The Thai Department of Medical Sciences plans to test the immune response of people inoculated against smallpox to the monkeypox virus in specimens taken from the infected Nigerian, Thailand’s first and so far only confirmed monkeypox case, to assess the efficacy of smallpox inoculation.
The department’s director-general, Dr. Supakit Sirilak, said today (Monday), that the department has been culturing monkeypox virus in the lab, but it grows very slowly and it may take some time for the test to commence.
He promised, however, that the public will be informed of any project updates.
He disclosed that 27 “high risk” people, who had been in close contact with the Nigerian man, have been cleared of monkeypox, but several objects used by him, such as bedsheets and door knobs, tested positive for the virus and doctors are not sure whether the virus can spread or infect people via that route.
Citing the latest issue of the New England Journal of Medicine, dated July 21st, Dr. Thira Woratanarat, of the Faculty of Medicine at Chulalongkorn University, said in his Facebook post that a study of 528 monkeypox cases in 16 countries, between April and June, shows that 41% them werealso infected with HIV.
Blisters were found on the genitals and/or anus of 73% of the patients and they also had other symptoms, such as exhaustion, headache, muscle pains and swollen lymph nodes. 29% of them were also found to have syphilis, herpes or gonorrhoea.
The infected Nigerian is now being treated at a hospital in Cambodia, after he refused treatment in Thailand and went to Cambodia via a natural border crossing last week. Cambodian police said that he will not be sent back to Thailand and may face prosecution in Cambodia for illegal entry.

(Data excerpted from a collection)

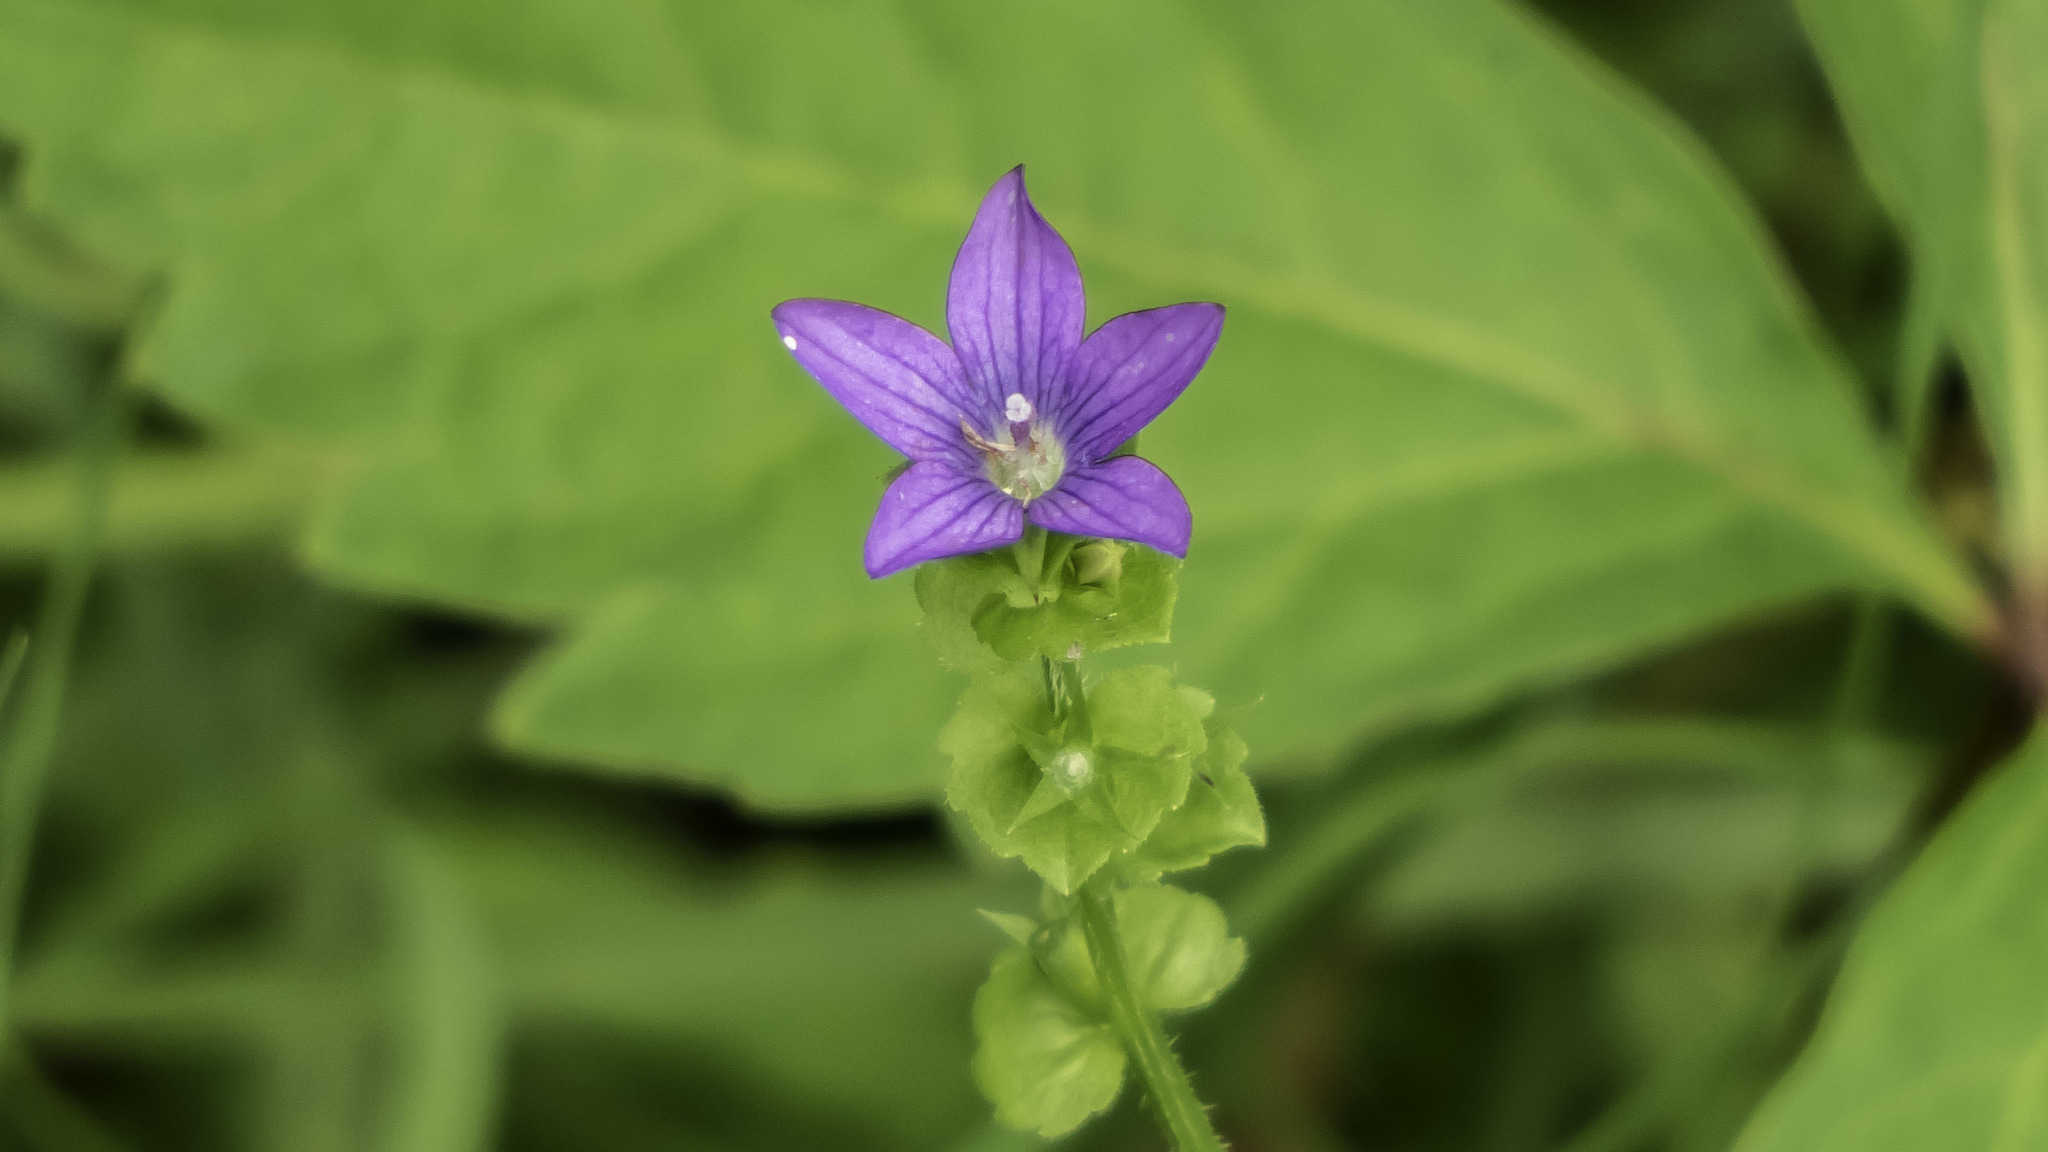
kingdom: Plantae
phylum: Tracheophyta
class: Magnoliopsida
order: Asterales
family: Campanulaceae
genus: Triodanis
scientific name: Triodanis perfoliata
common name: Clasping venus' looking-glass
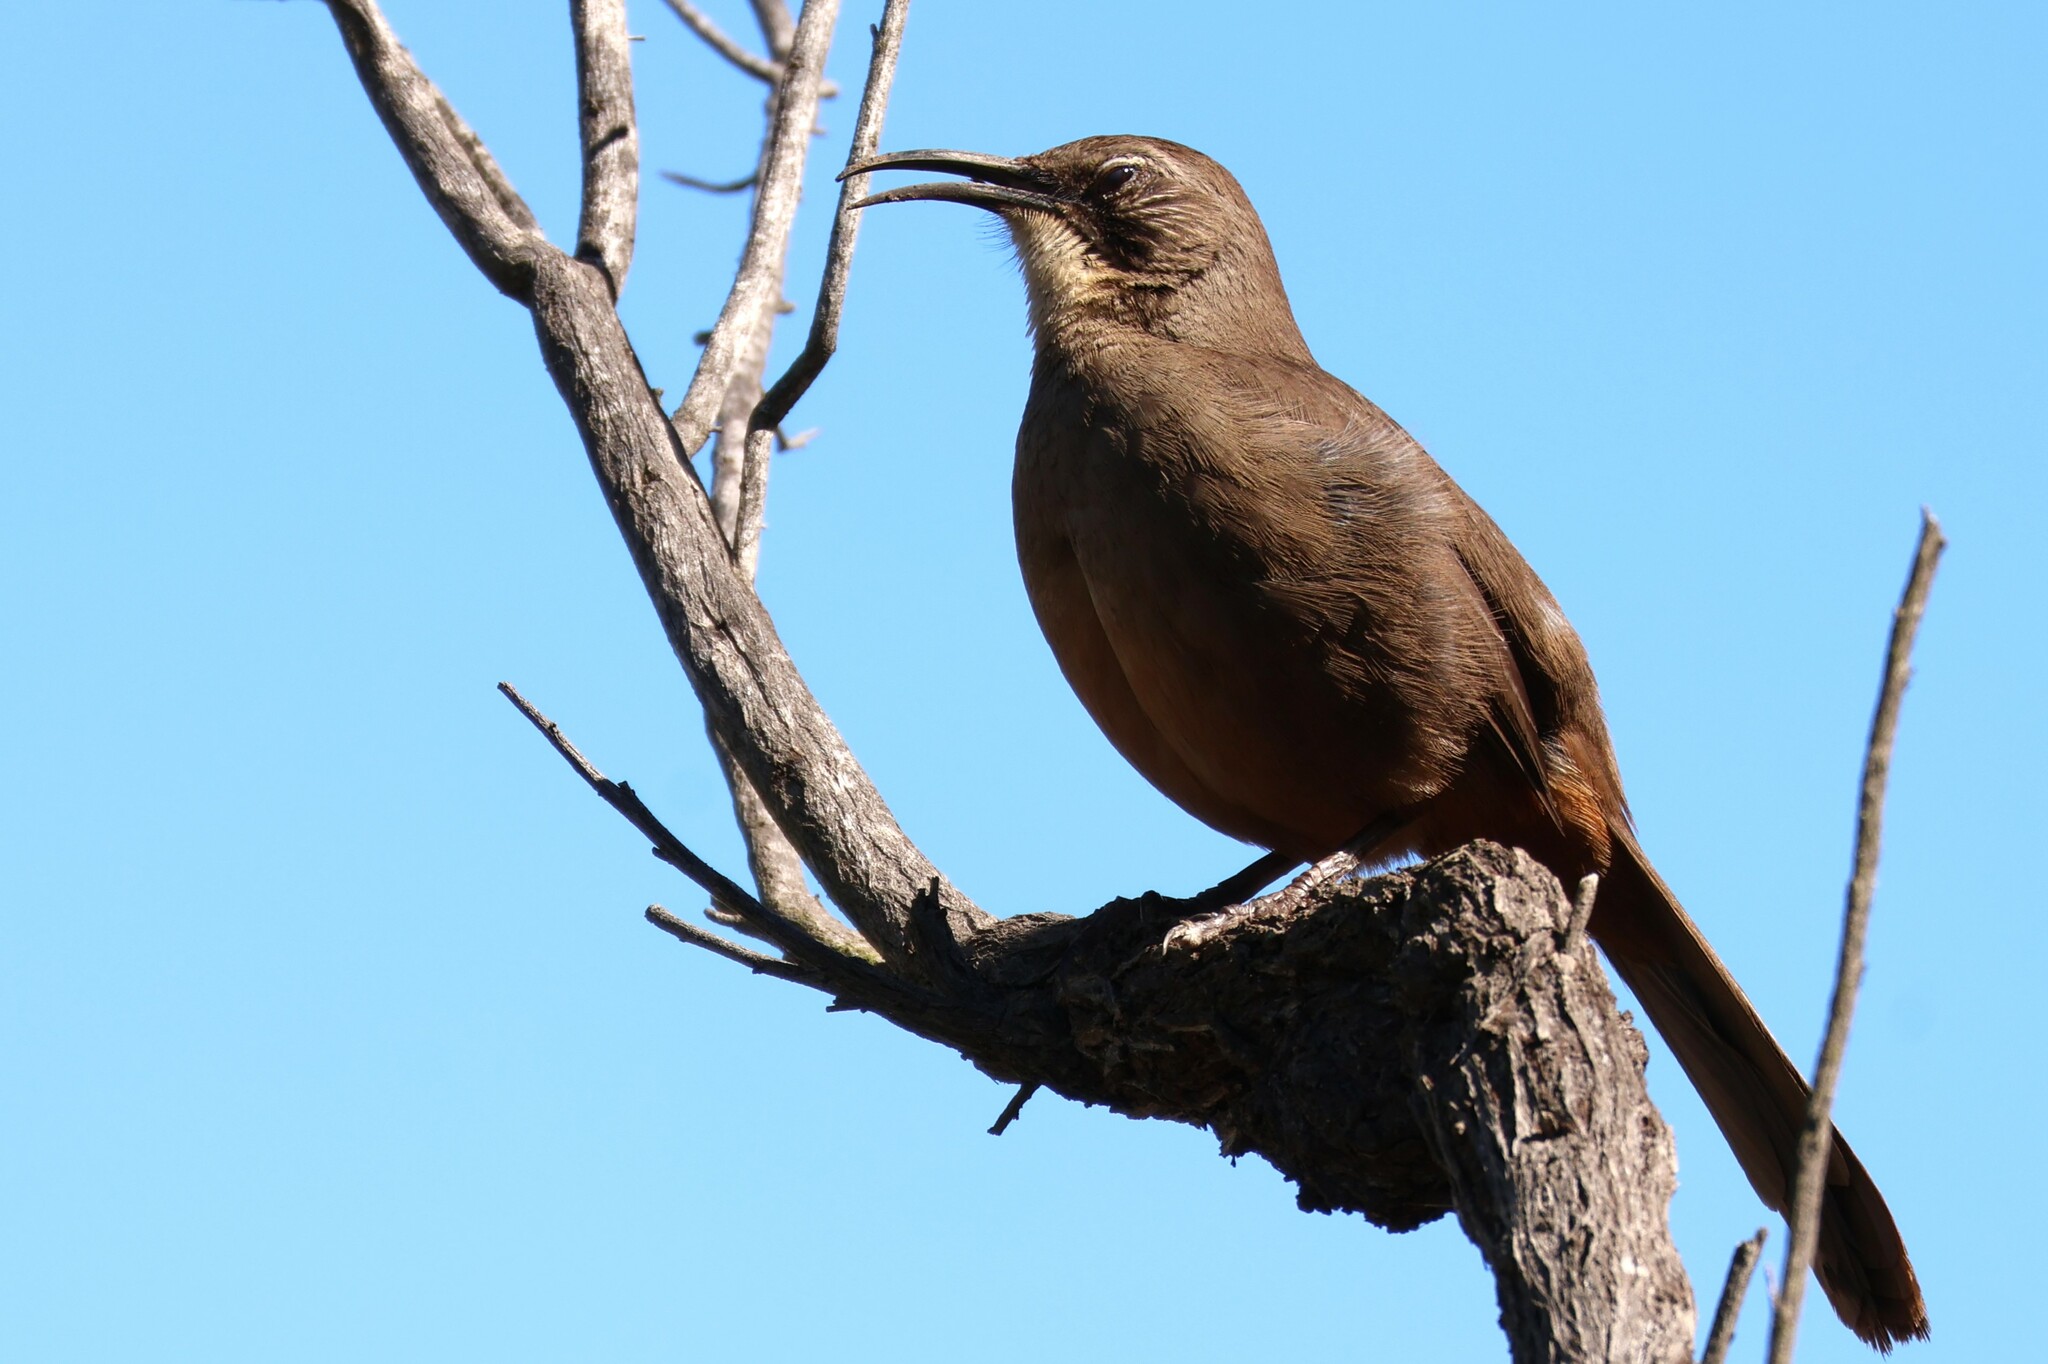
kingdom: Animalia
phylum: Chordata
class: Aves
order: Passeriformes
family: Mimidae
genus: Toxostoma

Work item A -
Shorten the paragraph of the monkeypox article that begins "The infected Nigerian is now being treated" into a list, keeping its main facts.
Work item B -
According to the monkeypox article, how many "high risk" close contacts of the Nigerian man were cleared of monkeypox?

Response area A -
- The infected Nigerian is being treated at a hospital in Cambodia.
- He refused treatment in Thailand and entered Cambodia last week through a natural border crossing.
- Cambodian police say he will not be returned to Thailand.
- He may be prosecuted in Cambodia for illegal entry.

Response area B -
27 people.